IL&FS Transportation Networks Recommendation: Buy Price target: Rs155 Current market price: Rs201 Lower construction and fee incomes dent earnings Result highlights - IL&FS Transport Networks Ltd (ITNL)'s consolidated adjusted earnings declined 47% on account a weak revenue booking (lower construction and fee incomes) coupled with a rising interest and depreciation charges.
- The road construction companies have suffered owing to a slowdown in fresh orders from the NHAI and a rising interest cost in the system. However, the macro environment is turning supportive now. The NHAI has set a target of 6000km worth Rs55,000 crore to be awarded during FY2015. On the other hand, the competitive intensity has eased out considerably with many players reeling under financial stress. We expect ITNL to gain both in terms of a better order booking and a relatively higher internal rate of return (IRR) in the new projects.
- Consequently, notwithstanding the near-term pain (which is more than fully reflected in the current valuations), we remain positive on ITNL owing to an improving medium-term outlook. We believe a surge in the BOT income and a better execution will improve its balance sheet gradually. We maintain our Buy rating with a SoTP-based price target of Rs201.
VIEWPOINT Tata Communications Current market price: Rs290 View: Positive Strong operational performance; Neotel stake sale key catalyst Key points - Tata Communications posted a good operational performance for Q4FY2014, with a revenue growth at 18.6% YoY and an operating profit growth of 61.1% YoY (after adjusting for the Canadian pension liability, the operating profit grew by 54% YoY). The impairment on account of Neotel's goodwill of Rs150 crore weighted down on the reported performance and resulted in a loss of Rs123 crore for the quarter.
- The company's thrust on growing the data business continues to be strong with it reiterating its revenue growth and margin guidance of 20% for the data business. On the voice business, it expects a pricing pressure and hence continues to guide for a 7.5-8% margin. On the new business, like data centre and ATM management, the company sounded very positive and expects the growth in the former to be strong, while the ATM management business is at the cusp of break-even with significant headroom for the revenue growth.

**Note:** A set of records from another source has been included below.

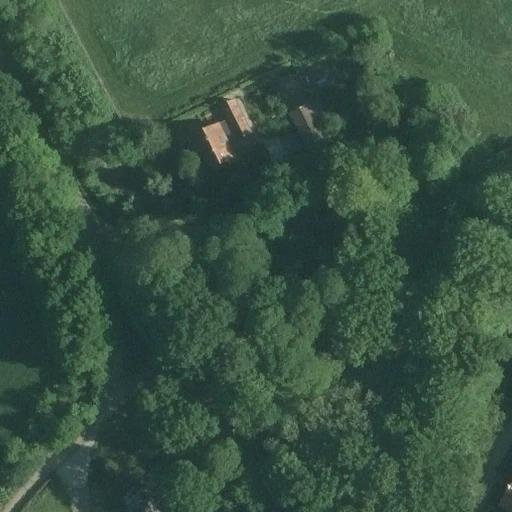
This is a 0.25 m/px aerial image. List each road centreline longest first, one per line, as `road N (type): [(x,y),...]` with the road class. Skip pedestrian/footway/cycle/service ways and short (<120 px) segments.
road 1 (unclassified): [(102,244),(357,214),(511,169)]
road 2 (unclassified): [(297,511),(102,244)]
road 3 (unclassified): [(102,244),(0,64)]
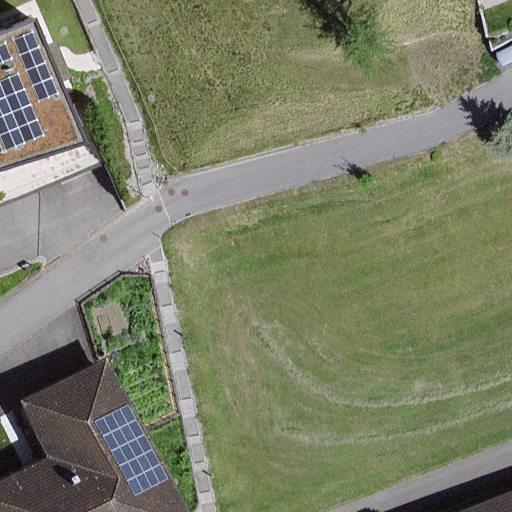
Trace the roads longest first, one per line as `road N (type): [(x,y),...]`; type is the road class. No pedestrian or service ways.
road 1 (residential): [(511,87),(398,140),(234,186),(156,221),(0,334)]
road 2 (residential): [(387,511),(511,467)]
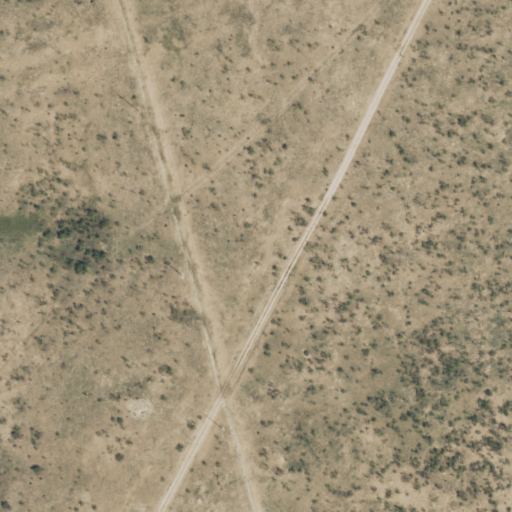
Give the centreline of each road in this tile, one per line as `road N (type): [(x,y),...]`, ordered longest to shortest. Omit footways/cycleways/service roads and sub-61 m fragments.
road 1 (track): [(0,444),(129,322),(406,0)]
road 2 (track): [(424,0),(213,414),(153,511)]
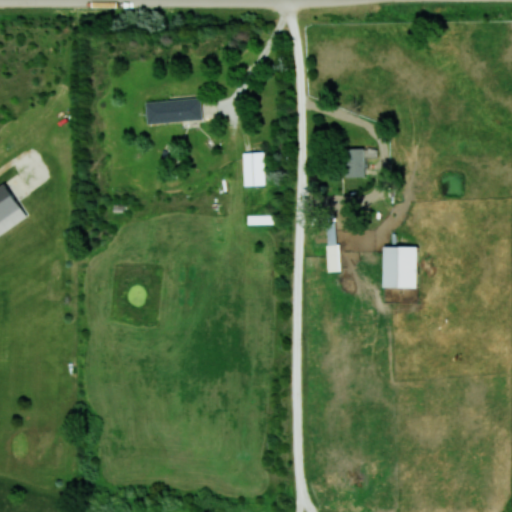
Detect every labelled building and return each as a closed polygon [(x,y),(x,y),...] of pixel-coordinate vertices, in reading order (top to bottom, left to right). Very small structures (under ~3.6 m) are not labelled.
[(149,124),(204,119),(202,96),(146,101),(149,124)] [(366,176),(365,147),(346,148),(347,176),(366,176)] [(244,152),(245,185),(266,184),(265,152),(244,152)] [(0,234),(28,215),(6,182),(0,185),(0,234)] [(339,270),(338,226),(327,226),(328,270),(339,270)] [(419,287),(419,246),(385,246),(384,286),(419,287)]
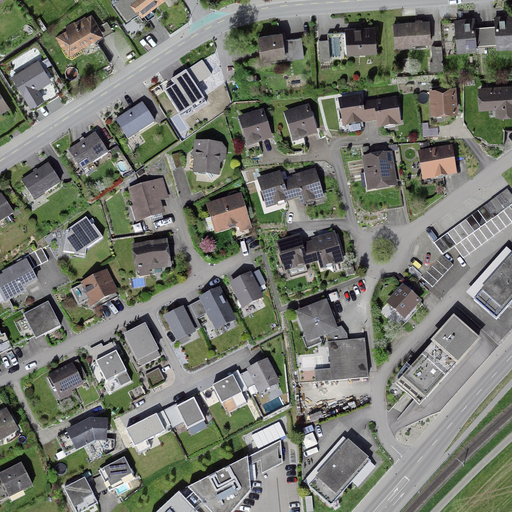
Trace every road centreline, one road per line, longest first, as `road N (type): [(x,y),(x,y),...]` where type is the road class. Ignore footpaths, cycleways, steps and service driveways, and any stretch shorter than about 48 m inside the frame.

- We expect Tata Communications' EBITDA to grow at a CAGR of 15% over FY2014-16. This coupled with its deleveraging exercise (through a measured capex) is likely to improve its net debt-to-EBITDA levels from the current 3.7x to around 3x by FY2016. The steadily improving core performance coupled with the management's initiative towards sharpening its focus and deleveraging its balance sheet via the Neotel stake sale and the non-core asset monetisation keeps us positive on the stock. We expect the stock to provide 20-22% returns from the current levels.
IFGL Refractories Current market price: Rs91 View: Positive Building momentum; demands a re-rating Key points - IFGL Refractories posted a robust growth in Q4FY2014 and full year FY2014. Going ahead, the management is confident of building on the momentum and is expanding its manufacturing capacities at Kandla, Gujarat, and the US operations substantially.
- Given the improving growth outlook, a healthy free cash flow (Rs30 crore in FY2014) and expectations of an improvement in the return ratios, the stock is attractively valued at 4.5x its FY2015 estimate (rough estimate). The wide valuation gap with its peers also leaves scope for a significant re-rating of its valuation multiples. We are positive on the stock and expect a 20-25% upside over the next six to eight months.
- Key risk: The refractory market is highly dependent on the steel industry and its demand outlook, which is cyclical in nature. Hence, it will remain exposed to the commodity cycle. Also, having a higher share of the export revenues (80% of the total revenues), the volatility of the currency could have some impact on its earnings.